The Cook County Board of Commissioners will vote on the soda tax repeal ordinance next month. Bloomberg has promised to use his money to defend commissioners who supported the tax, while others are moving forward with campaigns to unseat commissioners who supported this regressive and incredibly unpopular tax.

“When Cook County and President Preckwinkle desperately need New York City billionaire Michael Bloomberg and his $5 million to try and whitewash a tax nearly 90% of Cook County residents have rejected, it’s clearly time to repeal the beverage tax,” read a statement issued by Can the Tax, a coalition pushing for repeal of the Cook County soda tax.

Smoking rates have declined over the years, as has soda consumption. Most view those trends as a positive development. However, raising taxes on those products, as we have seen in Philadelphia and now Cook County, further depresses already declining consumption and pushes sales to lower tax jurisdictions. This in turn precipitates a revenue shortfall like that which has occurred with the Philly soda tax. This is why new soda taxes, like other taxes on declining sources of revenue, merely serve as placeholders for future tax hikes on the broader populace.

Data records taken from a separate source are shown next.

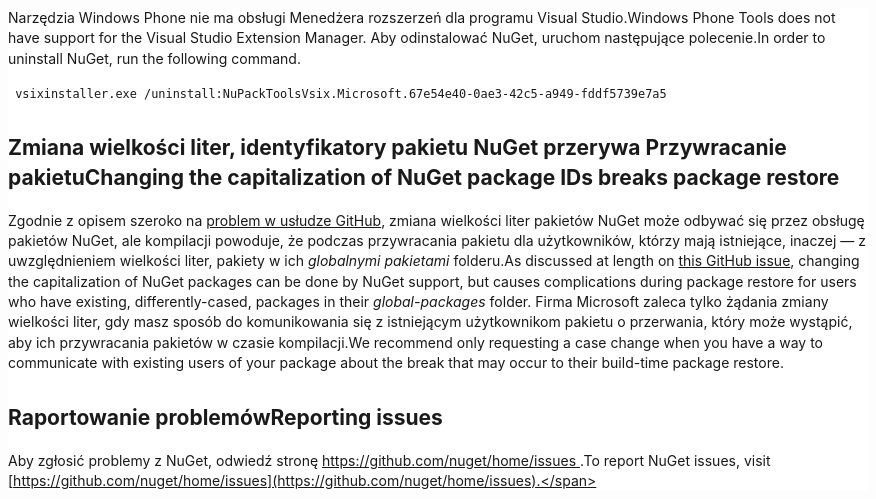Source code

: <span data-ttu-id="52b3d-204">Narzędzia Windows Phone nie ma obsługi Menedżera rozszerzeń dla programu Visual Studio.</span><span class="sxs-lookup"><span data-stu-id="52b3d-204">Windows Phone Tools does not have support for the Visual Studio Extension Manager.</span></span> <span data-ttu-id="52b3d-205">Aby odinstalować NuGet, uruchom następujące polecenie.</span><span class="sxs-lookup"><span data-stu-id="52b3d-205">In order to uninstall NuGet, run the following command.</span></span>

     vsixinstaller.exe /uninstall:NuPackToolsVsix.Microsoft.67e54e40-0ae3-42c5-a949-fddf5739e7a5

## <a name="changing-the-capitalization-of-nuget-package-ids-breaks-package-restore"></a><span data-ttu-id="52b3d-206">Zmiana wielkości liter, identyfikatory pakietu NuGet przerywa Przywracanie pakietu</span><span class="sxs-lookup"><span data-stu-id="52b3d-206">Changing the capitalization of NuGet package IDs breaks package restore</span></span>

<span data-ttu-id="52b3d-207">Zgodnie z opisem szeroko na [problem w usłudze GitHub](https://github.com/Particular/NServiceBus/issues/1271#issuecomment-20865932), zmiana wielkości liter pakietów NuGet może odbywać się przez obsługę pakietów NuGet, ale kompilacji powoduje, że podczas przywracania pakietu dla użytkowników, którzy mają istniejące, inaczej — z uwzględnieniem wielkości liter, pakiety w ich *globalnymi pakietami* folderu.</span><span class="sxs-lookup"><span data-stu-id="52b3d-207">As discussed at length on [this GitHub issue](https://github.com/Particular/NServiceBus/issues/1271#issuecomment-20865932), changing the capitalization of NuGet packages can be done by NuGet support, but causes complications during package restore for users who have existing, differently-cased, packages in their *global-packages* folder.</span></span> <span data-ttu-id="52b3d-208">Firma Microsoft zaleca tylko żądania zmiany wielkości liter, gdy masz sposób do komunikowania się z istniejącym użytkownikom pakietu o przerwania, który może wystąpić, aby ich przywracania pakietów w czasie kompilacji.</span><span class="sxs-lookup"><span data-stu-id="52b3d-208">We recommend only requesting a case change when you have a way to communicate with existing users of your package about the break that may occur to their build-time package restore.</span></span>

## <a name="reporting-issues"></a><span data-ttu-id="52b3d-209">Raportowanie problemów</span><span class="sxs-lookup"><span data-stu-id="52b3d-209">Reporting issues</span></span>

<span data-ttu-id="52b3d-210">Aby zgłosić problemy z NuGet, odwiedź stronę [ https://github.com/nuget/home/issues ](https://github.com/nuget/home/issues).</span><span class="sxs-lookup"><span data-stu-id="52b3d-210">To report NuGet issues, visit [https://github.com/nuget/home/issues](https://github.com/nuget/home/issues).</span></span>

The two most high-profile soda taxes, Cook County’s and Philadelphia’s, were enacted by elected officials. However, as Santa Fe proved earlier this year, voters, even those in left-leaning cities and regardless how much campaign cash Bloomberg sends from Manhattan, will reject soda taxes if given a choice.

A measure to impose a local soda tax in Santa Fe, NM appeared on a May 2nd special election ballot and was rejected by voters with over 58% voting against the new tax. That measure, had it passed, would’ve enacted a 2-cent-per-ounce tax on soda and sweetened beverages. The measure in Santa Fe was asking voters to approve an excise tax on soda that would’ve been six times greater than the one New Mexico assesses on beer. Even in a left-leaning city, that didn’t sound like a good idea to most Santa Fe voters.

It’s worth noting that more than 70% of Santa Fe voters cast their ballot for Hillary Clinton last year, yet they shunned the same type of soda tax that Clinton endorsed on the 2016 campaign trail. It’s also worth noting that the soda tax ballot measure received its highest level of support in the most affluent parts of Santa Fe, while voters living in lower-income and predominantly Hispanic neighborhoods overwhelmingly voted down this regressive tax. The outcome in Santa Fe provides hope for Multnomah County, proving that even the most liberal electorates can see through Bloomberg’s well-funded misinformation campaign.

It’s clear that President Donald Trump has riled up many on the Left who still can’t come to grips with the fact that he upset Hillary Clinton last year and now lives in the White House. Yet if progressive Portlandia voters want to stick it to a Manhattan billionaire who is pushing his harmful agenda on an unwilling country, they can forget about Trump and focus on defeating Michael Bloomberg’s push for a regressive tax hike in their own backyard.